I recently picked up Web Designer’s Reference : An Integrated Approach to Web Design with XHTML and CSS by Craig Grannell after seeing a reference to it on Slashdot. I have realized since starting to work with WordPress that I am a little behind on things like CSS and XHTML and had to get up to date, since most of the themes and styles looked like greek to me and I had a hard time modifying them – because I didn’t know what they meant.
The book is really well written. It takes you through not only the mechanics of CSS but takes you through step by step examples that you can walk through to get some hands on experience, something I really need when learning something new.
Now that I know a little more about CSS, I don’t think I’ll ever look at web page design the same way again. I’m one of those people whose markup abilities were kind of stuck in the 90’s because of the lack of consistent CSS support across browsers when CSS was first coming out. I figured if it didn’t work consistently everywhere, I might as well wait until it does. It just so happened I waited for what now seems like forever. I had no idea that CSS had gotten so powerful.
Some of the areas Craig covers in his book include:
- An Introduction to Web Design
- Web Page Essentials
- Working with Text
- Working with Images
- Creating Navigation
- Introduction to Layout
- Tables: How Nature (and the W3C) Intended
- Layouts with CSS
- Working with Frames
- Getting User Feedback (I found some really interesting stuff in here)
- Adding Multimedia
- Testing, Tweaking and Uploading
Craig also includes an XHTML reference, a web color reference, an entities reference, and a CSS reference towards the end of the book.
From an XHTML perspective, Craig covers a lot of the features related to accessibility, which wound up really interesting to me as well.

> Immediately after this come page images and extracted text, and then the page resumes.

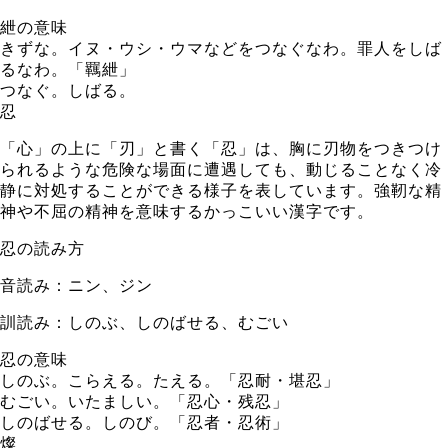
紲の意味
きずな。イヌ・ウシ・ウマなどをつなぐなわ。罪人をしば
るなわ。「羈紲」
つなぐ。しばる。
忍
「心」の上に「刃」と書く「忍」は、胸に刃物をつきつけ
られるような危険な場面に遭遇しても、動じることなく冷
静に対処することができる様子を表しています。強靭な精
神や不屈の精神を意味するかっこいい漢字です。
忍の読み方
音読み：ニン、ジン
訓読み：しのぶ、しのばせる、むごい
忍の意味
しのぶ。こらえる。たえる。「忍耐・堪忍」
むごい。いたましい。「忍心・残忍」
しのばせる。しのび。「忍者・忍術」
燦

I learned a lot from these sections.
If you are like me, and blew off even looking at CSS until now, this is definitely the book for you. It’s an easy read for those of us who haven’t been paying attention to this aspect of software development and includes great examples to walk you through the power of decoupling display from your mark up.
I now have enough detail to know where I need to head next and some practical experience with the examples to understand the basic concepts. Sometimes that’s all you need.